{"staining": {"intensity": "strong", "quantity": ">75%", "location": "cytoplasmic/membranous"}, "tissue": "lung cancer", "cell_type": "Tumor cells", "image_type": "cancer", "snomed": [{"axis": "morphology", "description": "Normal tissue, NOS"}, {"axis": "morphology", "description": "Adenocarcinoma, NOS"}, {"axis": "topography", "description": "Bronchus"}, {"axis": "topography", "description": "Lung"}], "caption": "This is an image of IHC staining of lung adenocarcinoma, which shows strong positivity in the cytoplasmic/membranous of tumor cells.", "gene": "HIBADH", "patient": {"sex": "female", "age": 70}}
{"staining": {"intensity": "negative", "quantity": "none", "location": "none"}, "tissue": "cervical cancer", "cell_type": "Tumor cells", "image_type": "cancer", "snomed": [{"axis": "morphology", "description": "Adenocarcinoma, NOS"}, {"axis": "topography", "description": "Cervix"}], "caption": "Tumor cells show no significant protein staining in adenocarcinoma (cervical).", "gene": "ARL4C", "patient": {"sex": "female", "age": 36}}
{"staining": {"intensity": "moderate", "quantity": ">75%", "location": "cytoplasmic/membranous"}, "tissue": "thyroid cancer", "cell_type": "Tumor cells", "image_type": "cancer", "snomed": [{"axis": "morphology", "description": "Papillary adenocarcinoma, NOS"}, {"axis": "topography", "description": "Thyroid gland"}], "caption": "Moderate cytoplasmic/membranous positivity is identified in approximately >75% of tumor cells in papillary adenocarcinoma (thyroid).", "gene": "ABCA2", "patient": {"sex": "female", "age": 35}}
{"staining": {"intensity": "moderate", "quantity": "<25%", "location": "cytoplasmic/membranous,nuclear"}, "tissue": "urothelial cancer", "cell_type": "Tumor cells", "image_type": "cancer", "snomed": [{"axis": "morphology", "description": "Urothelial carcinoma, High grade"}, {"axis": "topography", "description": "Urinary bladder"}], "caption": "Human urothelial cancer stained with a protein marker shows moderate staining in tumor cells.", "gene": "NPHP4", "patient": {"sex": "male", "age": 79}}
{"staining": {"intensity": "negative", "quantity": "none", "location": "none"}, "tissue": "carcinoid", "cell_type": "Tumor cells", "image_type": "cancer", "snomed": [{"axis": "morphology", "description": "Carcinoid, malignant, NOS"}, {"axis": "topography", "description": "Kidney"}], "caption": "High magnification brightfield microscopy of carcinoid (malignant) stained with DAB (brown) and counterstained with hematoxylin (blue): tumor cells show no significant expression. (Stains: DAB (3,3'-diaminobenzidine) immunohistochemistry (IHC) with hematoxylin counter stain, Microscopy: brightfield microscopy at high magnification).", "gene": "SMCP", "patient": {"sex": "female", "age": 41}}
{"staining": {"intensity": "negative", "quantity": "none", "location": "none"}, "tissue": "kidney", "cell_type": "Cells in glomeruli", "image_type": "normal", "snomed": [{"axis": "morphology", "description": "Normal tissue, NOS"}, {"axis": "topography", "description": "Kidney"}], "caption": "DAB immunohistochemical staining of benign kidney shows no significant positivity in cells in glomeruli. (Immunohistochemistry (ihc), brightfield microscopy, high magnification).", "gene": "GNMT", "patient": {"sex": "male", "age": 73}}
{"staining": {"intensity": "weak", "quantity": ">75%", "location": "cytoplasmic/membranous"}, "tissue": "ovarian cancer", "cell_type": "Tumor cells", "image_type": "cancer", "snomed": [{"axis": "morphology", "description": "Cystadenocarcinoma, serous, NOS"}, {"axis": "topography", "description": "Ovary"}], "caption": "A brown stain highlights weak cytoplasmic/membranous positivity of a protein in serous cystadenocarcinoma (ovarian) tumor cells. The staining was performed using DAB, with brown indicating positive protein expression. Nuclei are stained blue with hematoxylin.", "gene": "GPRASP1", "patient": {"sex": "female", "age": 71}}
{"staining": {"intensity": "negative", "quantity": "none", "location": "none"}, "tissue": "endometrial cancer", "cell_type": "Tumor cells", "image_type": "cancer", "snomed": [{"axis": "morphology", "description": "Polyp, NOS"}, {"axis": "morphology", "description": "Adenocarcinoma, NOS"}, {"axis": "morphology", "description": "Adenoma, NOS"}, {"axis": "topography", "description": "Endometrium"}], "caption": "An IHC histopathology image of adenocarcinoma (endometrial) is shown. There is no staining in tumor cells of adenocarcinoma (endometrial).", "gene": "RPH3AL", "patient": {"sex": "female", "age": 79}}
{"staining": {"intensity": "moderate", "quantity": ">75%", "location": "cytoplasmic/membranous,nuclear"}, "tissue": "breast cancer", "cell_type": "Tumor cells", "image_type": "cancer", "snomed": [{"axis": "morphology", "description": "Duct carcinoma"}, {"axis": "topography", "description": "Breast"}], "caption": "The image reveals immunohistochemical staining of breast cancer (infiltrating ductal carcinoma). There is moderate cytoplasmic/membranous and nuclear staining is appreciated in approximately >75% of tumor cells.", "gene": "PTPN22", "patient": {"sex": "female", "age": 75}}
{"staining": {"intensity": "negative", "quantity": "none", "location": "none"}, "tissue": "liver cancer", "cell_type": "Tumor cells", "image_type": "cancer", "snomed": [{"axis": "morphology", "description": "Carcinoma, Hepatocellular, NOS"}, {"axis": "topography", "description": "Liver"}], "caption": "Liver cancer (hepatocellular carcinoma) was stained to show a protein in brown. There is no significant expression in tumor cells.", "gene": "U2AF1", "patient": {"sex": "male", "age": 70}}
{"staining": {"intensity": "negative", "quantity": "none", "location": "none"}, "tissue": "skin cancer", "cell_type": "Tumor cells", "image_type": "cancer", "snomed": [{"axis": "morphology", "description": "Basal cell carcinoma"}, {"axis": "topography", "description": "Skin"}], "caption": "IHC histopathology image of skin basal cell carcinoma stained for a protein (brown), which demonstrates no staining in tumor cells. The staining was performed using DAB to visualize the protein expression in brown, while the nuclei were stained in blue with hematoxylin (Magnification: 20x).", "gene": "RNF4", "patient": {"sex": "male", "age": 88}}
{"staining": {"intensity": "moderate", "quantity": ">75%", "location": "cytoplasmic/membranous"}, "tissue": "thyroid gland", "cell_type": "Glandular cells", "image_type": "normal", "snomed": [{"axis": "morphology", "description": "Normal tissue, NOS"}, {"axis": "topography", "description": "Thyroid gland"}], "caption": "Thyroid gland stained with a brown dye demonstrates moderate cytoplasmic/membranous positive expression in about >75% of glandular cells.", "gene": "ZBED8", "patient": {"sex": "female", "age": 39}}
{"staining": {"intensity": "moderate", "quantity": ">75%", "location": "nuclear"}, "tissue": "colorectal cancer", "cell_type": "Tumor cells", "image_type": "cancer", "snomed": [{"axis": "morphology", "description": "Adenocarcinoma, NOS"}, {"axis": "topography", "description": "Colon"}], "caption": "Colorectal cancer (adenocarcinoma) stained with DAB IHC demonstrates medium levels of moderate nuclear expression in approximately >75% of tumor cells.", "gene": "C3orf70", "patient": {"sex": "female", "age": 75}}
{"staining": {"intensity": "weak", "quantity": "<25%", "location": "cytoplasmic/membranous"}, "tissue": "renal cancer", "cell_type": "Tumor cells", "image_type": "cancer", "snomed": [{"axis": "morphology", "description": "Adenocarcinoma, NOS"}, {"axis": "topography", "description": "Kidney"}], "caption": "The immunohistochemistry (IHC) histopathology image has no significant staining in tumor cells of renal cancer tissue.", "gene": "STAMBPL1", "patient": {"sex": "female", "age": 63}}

### Exercise instructions
From the listing above, return the lines starting at the one with "image reveals immunohistochemical" and ending at the one with "image of skin", both kept, exactly as they appear and nothing more.

### Your response
{"staining": {"intensity": "moderate", "quantity": ">75%", "location": "cytoplasmic/membranous,nuclear"}, "tissue": "breast cancer", "cell_type": "Tumor cells", "image_type": "cancer", "snomed": [{"axis": "morphology", "description": "Duct carcinoma"}, {"axis": "topography", "description": "Breast"}], "caption": "The image reveals immunohistochemical staining of breast cancer (infiltrating ductal carcinoma). There is moderate cytoplasmic/membranous and nuclear staining is appreciated in approximately >75% of tumor cells.", "gene": "PTPN22", "patient": {"sex": "female", "age": 75}}
{"staining": {"intensity": "negative", "quantity": "none", "location": "none"}, "tissue": "liver cancer", "cell_type": "Tumor cells", "image_type": "cancer", "snomed": [{"axis": "morphology", "description": "Carcinoma, Hepatocellular, NOS"}, {"axis": "topography", "description": "Liver"}], "caption": "Liver cancer (hepatocellular carcinoma) was stained to show a protein in brown. There is no significant expression in tumor cells.", "gene": "U2AF1", "patient": {"sex": "male", "age": 70}}
{"staining": {"intensity": "negative", "quantity": "none", "location": "none"}, "tissue": "skin cancer", "cell_type": "Tumor cells", "image_type": "cancer", "snomed": [{"axis": "morphology", "description": "Basal cell carcinoma"}, {"axis": "topography", "description": "Skin"}], "caption": "IHC histopathology image of skin basal cell carcinoma stained for a protein (brown), which demonstrates no staining in tumor cells. The staining was performed using DAB to visualize the protein expression in brown, while the nuclei were stained in blue with hematoxylin (Magnification: 20x).", "gene": "RNF4", "patient": {"sex": "male", "age": 88}}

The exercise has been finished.